Another clothing concern at holiday time are all those warm and fuzzy synthetic (plastic) fleece coats, sweatshirts, hats, gloves and scarves. No one thinks about these items releasing billions of plastic micro-fibers into our waters when we throw them in the washing machine. Yes, they are comfy and relatively cheap, but the cumulative cost to our environment is enormous.
So what to do this holiday season when it comes to gifts for the ones you love?
The good news is there are plenty of gifts you can choose for your friends and family that pose no risk either to them or our environment.
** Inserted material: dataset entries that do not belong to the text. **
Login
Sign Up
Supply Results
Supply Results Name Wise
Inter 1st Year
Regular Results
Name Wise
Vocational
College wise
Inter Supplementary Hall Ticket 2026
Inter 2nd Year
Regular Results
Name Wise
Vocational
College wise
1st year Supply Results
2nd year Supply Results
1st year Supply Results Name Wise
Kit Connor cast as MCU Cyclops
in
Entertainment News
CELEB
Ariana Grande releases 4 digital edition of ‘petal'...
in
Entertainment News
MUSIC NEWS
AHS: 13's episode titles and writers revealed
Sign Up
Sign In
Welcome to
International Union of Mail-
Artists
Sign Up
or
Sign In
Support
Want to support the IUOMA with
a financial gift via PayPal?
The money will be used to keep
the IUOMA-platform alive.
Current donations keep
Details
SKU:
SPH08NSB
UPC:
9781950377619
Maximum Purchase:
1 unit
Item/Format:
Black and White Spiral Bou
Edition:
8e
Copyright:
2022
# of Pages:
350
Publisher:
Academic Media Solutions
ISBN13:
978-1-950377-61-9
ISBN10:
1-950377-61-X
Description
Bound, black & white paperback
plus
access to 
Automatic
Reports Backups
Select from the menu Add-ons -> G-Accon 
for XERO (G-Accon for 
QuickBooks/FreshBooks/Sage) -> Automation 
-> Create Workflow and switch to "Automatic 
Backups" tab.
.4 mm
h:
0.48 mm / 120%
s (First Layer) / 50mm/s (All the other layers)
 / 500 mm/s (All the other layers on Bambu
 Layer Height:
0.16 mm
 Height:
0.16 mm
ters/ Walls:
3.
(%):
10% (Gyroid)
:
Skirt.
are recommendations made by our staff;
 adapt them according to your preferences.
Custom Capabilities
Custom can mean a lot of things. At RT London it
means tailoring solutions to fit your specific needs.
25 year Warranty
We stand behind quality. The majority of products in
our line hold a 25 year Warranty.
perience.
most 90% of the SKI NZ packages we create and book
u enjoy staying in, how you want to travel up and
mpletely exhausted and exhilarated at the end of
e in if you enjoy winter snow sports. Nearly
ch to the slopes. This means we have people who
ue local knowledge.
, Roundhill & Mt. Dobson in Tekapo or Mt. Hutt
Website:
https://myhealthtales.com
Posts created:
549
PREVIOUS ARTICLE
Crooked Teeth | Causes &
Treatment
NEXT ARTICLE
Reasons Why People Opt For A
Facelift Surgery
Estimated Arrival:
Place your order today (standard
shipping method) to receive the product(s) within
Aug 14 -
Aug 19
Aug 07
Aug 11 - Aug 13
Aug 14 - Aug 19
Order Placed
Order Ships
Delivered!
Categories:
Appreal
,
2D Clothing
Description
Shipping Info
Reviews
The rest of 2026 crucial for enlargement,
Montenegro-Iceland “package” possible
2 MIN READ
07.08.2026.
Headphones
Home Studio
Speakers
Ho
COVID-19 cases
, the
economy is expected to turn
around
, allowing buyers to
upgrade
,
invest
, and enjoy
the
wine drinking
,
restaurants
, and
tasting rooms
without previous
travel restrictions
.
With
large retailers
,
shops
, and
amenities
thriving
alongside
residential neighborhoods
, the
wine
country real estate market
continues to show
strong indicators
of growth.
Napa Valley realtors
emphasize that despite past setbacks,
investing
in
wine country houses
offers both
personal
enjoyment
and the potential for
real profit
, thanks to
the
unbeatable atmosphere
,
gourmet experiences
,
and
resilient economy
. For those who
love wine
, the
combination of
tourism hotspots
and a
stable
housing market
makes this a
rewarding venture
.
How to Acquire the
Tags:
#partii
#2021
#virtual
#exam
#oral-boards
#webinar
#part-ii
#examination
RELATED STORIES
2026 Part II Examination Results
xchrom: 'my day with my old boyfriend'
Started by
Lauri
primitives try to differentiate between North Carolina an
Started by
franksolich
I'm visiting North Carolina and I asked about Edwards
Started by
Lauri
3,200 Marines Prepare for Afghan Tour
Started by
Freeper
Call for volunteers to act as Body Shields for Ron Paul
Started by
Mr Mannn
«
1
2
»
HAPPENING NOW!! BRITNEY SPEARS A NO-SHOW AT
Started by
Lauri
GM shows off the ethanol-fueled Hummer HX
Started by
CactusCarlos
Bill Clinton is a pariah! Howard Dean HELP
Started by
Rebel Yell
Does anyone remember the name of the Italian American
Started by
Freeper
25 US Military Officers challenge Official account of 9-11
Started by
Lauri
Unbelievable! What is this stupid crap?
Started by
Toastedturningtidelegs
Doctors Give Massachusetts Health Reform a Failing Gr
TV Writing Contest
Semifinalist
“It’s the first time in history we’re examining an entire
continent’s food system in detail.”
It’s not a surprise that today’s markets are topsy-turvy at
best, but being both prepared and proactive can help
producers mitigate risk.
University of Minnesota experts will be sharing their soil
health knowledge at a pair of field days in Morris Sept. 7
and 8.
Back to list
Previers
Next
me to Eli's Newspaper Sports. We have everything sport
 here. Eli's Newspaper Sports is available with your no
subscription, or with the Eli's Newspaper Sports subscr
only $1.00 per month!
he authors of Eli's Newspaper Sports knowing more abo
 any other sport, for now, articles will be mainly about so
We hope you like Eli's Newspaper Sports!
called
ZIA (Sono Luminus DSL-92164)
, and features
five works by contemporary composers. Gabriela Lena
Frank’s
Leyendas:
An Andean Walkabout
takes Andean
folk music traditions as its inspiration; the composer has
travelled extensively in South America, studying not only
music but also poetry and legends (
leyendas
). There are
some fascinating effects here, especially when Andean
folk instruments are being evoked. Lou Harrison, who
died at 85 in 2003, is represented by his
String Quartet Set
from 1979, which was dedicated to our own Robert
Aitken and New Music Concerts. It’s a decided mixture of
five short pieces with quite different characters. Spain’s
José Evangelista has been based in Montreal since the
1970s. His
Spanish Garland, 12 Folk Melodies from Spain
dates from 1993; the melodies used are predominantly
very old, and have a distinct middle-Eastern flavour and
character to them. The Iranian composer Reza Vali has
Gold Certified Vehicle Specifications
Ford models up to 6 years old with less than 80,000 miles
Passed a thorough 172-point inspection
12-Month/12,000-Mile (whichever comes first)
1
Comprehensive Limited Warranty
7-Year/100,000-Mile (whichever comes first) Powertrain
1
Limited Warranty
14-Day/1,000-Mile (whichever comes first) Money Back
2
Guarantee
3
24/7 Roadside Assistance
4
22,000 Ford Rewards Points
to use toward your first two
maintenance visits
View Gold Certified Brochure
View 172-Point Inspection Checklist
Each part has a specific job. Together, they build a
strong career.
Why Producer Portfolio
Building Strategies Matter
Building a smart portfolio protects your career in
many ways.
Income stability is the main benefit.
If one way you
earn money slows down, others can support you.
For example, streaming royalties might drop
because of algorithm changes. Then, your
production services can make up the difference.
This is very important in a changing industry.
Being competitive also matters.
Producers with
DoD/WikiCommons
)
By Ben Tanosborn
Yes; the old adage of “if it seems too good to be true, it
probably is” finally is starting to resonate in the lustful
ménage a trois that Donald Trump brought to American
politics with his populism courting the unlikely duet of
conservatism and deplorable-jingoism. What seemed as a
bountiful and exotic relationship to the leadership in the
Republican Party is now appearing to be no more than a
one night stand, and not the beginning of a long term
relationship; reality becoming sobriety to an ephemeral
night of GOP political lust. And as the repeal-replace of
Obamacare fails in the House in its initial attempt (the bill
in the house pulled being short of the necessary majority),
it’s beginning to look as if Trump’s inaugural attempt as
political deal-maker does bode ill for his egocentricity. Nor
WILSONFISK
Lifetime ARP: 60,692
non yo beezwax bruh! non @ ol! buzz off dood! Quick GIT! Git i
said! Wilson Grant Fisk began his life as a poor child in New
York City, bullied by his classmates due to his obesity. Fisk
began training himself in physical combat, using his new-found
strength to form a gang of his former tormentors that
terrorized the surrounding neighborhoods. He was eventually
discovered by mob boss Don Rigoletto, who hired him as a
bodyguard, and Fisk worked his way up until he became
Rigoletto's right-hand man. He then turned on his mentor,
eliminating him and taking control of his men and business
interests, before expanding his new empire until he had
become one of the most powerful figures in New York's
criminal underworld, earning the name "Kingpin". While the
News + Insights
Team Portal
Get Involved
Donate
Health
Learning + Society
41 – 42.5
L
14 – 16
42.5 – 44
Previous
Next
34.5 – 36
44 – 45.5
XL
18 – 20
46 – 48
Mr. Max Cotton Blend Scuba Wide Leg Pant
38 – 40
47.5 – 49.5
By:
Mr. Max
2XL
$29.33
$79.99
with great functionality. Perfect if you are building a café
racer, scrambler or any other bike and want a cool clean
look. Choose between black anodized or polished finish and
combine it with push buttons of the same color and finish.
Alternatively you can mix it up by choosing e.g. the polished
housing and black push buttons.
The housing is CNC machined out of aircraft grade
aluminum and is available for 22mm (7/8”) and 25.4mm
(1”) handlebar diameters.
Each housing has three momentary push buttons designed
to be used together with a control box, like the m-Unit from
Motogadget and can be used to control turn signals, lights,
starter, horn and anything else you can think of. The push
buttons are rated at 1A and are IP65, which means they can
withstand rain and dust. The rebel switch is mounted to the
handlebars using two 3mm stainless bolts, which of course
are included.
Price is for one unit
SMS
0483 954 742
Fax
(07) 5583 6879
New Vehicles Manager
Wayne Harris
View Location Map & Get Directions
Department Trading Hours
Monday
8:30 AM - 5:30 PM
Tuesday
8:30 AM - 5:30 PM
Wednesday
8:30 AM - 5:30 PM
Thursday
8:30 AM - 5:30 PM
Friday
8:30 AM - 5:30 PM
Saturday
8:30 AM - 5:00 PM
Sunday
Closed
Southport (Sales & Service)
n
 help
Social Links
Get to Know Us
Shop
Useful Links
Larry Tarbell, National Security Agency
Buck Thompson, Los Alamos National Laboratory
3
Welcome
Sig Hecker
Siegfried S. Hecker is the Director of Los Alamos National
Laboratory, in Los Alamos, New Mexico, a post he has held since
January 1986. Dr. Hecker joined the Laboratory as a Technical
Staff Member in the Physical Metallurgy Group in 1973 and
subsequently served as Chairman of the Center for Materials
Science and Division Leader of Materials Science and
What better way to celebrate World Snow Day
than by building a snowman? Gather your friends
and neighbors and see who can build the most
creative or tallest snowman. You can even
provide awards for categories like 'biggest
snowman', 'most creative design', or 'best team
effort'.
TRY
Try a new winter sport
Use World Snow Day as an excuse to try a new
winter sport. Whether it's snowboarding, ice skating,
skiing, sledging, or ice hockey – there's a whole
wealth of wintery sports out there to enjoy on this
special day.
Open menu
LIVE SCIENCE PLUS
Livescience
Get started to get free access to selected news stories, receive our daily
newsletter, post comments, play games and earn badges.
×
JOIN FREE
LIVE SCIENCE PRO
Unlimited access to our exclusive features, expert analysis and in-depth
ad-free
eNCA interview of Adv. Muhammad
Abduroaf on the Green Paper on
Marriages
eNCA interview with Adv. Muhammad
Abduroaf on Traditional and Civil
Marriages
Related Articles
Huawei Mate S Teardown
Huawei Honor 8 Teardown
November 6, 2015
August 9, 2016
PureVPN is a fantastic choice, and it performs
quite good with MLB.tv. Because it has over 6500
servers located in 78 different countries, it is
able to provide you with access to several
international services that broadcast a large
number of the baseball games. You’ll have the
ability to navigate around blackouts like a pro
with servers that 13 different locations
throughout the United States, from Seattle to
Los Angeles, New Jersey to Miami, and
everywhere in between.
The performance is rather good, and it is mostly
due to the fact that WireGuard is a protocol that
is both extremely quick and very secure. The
Environmentally friendly gifts include craft projects, a special book of family recipes, puzzles and books, magazine subscriptions, tickets to concerts and exhibitions, and memberships in museums and gyms.
Yoga, meditation, dance and cooking classes are all great gifts, as are music lessons or tickets to a lecture series. A piece of beautifully framed original art or an enlargement of a family photograph or a child’s special drawing make great and lasting gifts. One of my favorite gifts for kids is a large skein or spool of white cotton or wool. Hours of fun result in making the largest spider web you have ever seen! And it can be reused over and over.
Good resources to look up on-line for “green” gifts are: Bas Bleu, Etsy, Green America, Plan Toys, Hearth Song and Hanna Andersson.